When the noble Lord, Lord Macpherson, gave evidence to the committee, he brought along the letter sent to the Bank of England setting out the responsibilities of the Bank by Gordon Brown, as Chancellor of the Exchequer. The letter was one page and about four short paragraphs long; enough to make it clear that, in return for operational independence, the Bank had to meet the inflation target. He then produced the current letter from Chancellor Hunt, which was many pages long and added a list of issues the Bank had to “have regard to”, as we heard earlier. I could be unkind and say that this is virtue signalling, but, frankly, it did look more like a press release than a commitment to monetary and fiscal stability. George Osborne likened the “have regard” issues to a Christmas tree, and he has a point. One of our witnesses pointed out that the structure of DNA is fewer than 900 words—much shorter than the Bank of England letter.

I contend that the “have regard” issue is a diversion from the core work of the Bank. The chair of the Court, David Roberts, when he gave evidence, drew attention to 31 “have regards” that the Bank had to take account of. It is the job of the Treasury to develop fiscal policy and the job of the Bank to concentrate on monetary policy. They should not be jammed together as if it is an unsatisfactory mix and the Treasury is the boss. There has to be an atmosphere, first, of challenge, and, secondly, of putting to the people who know what they are doing one side of the job, and the people who know what they are doing, the other side of the job. That way will give a sense of reality.

There has been a lot of talk about quantitative easing. It has made the Bank and the Treasury much more dependent, blurring monetary and fiscal policy, and that leads to the need for a memorandum of understanding between the two organisations to move forward. Like other noble Lords, I have to ask why the Chancellor has refused to make the deed of indemnity public. It would be very valuable to see that deed of indemnity.

Underpinning this is the risk of groupthink. We know that there has to be a close relationship between HMT and the Bank, but it has to be an arm’s-length exchange of views, rather than a dictatorial one, and it is beginning to look a little like a dictatorial one. I am not necessarily criticising the Treasury: I loved working in the Treasury and I am in awe of some of the officials I worked with—one or two of whom ended up as deputy governors of the Bank—but it is so important that that separation is remembered.

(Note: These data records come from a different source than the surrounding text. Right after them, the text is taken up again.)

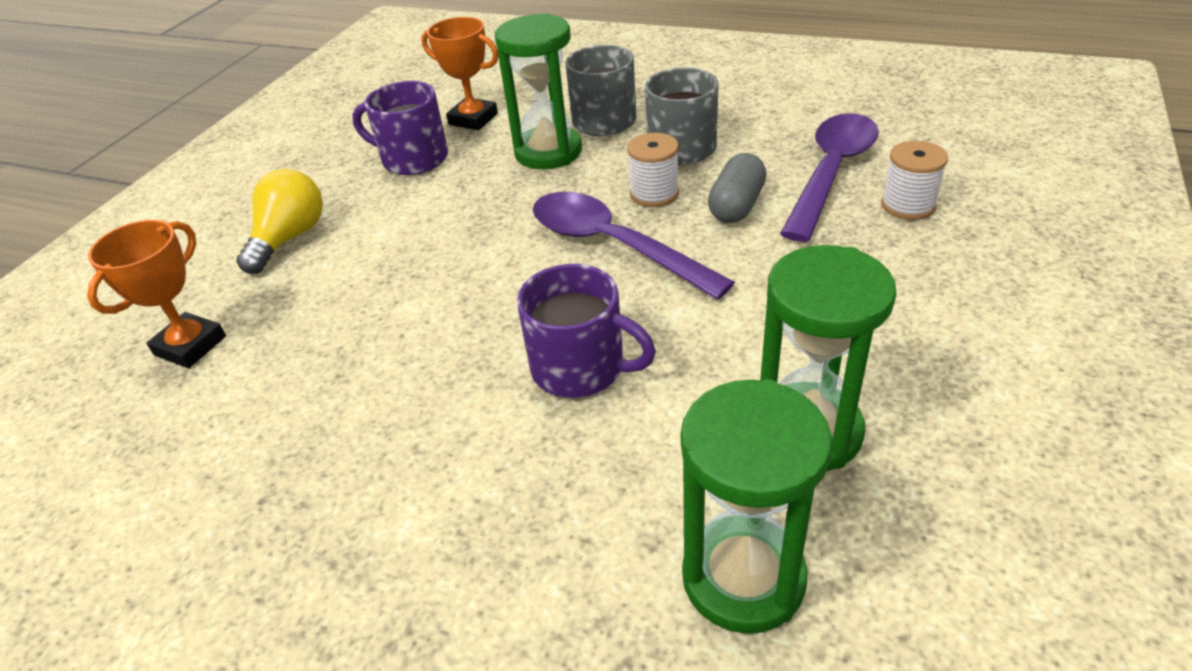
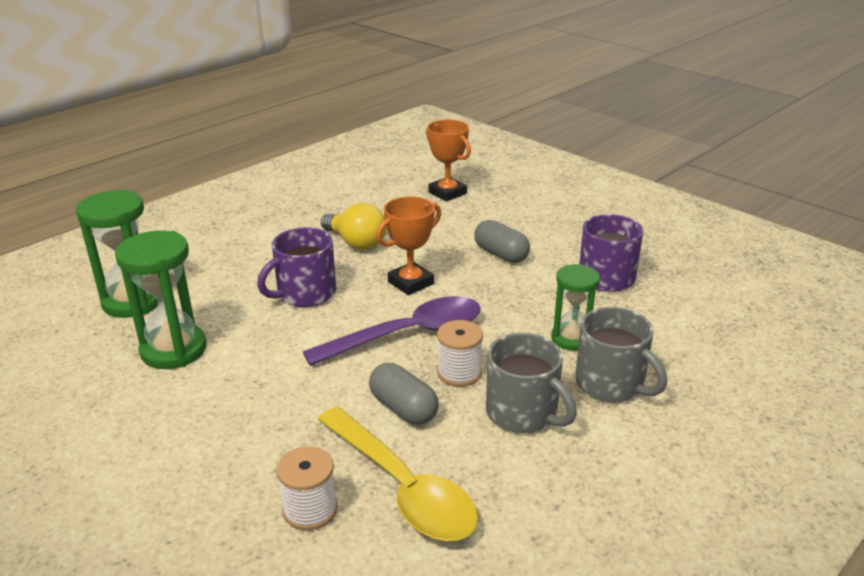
camera: 110 degrees right, 10 degrees down
(289, 238) = (531, 223): yellow light bulb -> yellow light bulb (356, 243)
(388, 237) = (501, 254): none -> grey capsule
(473, 119) = (663, 314): orange trophy -> orange trophy (410, 283)
(548, 152) = (571, 339): green hourglass -> green hourglass, size x0.64
(831, 173) = (402, 487): purple spoon -> yellow spoon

Finally, let me say that there needs to be a diversity of thought and culture within the Bank. Stephen King said that the Bank may be independent, but the Treasury casts a shadow over it. There has to be an independent review of how that can be addressed, and there should be, as Bernanke’s report and our report point out, a look at how other public appointments are made, looking for best practice. I think the number of non-executive directors on the Court of the Bank needs to be expanded, because you need challenge. Anybody who has run a reasonably big organisation knows how important challenge is, and there seems to have been an environment that limited the extent to which there could be challenge. I look forward to the future of the Bank. I think the claim for independence that comes out in the report, and came out in our witness statements, make it clear that it was the right decision at the right time.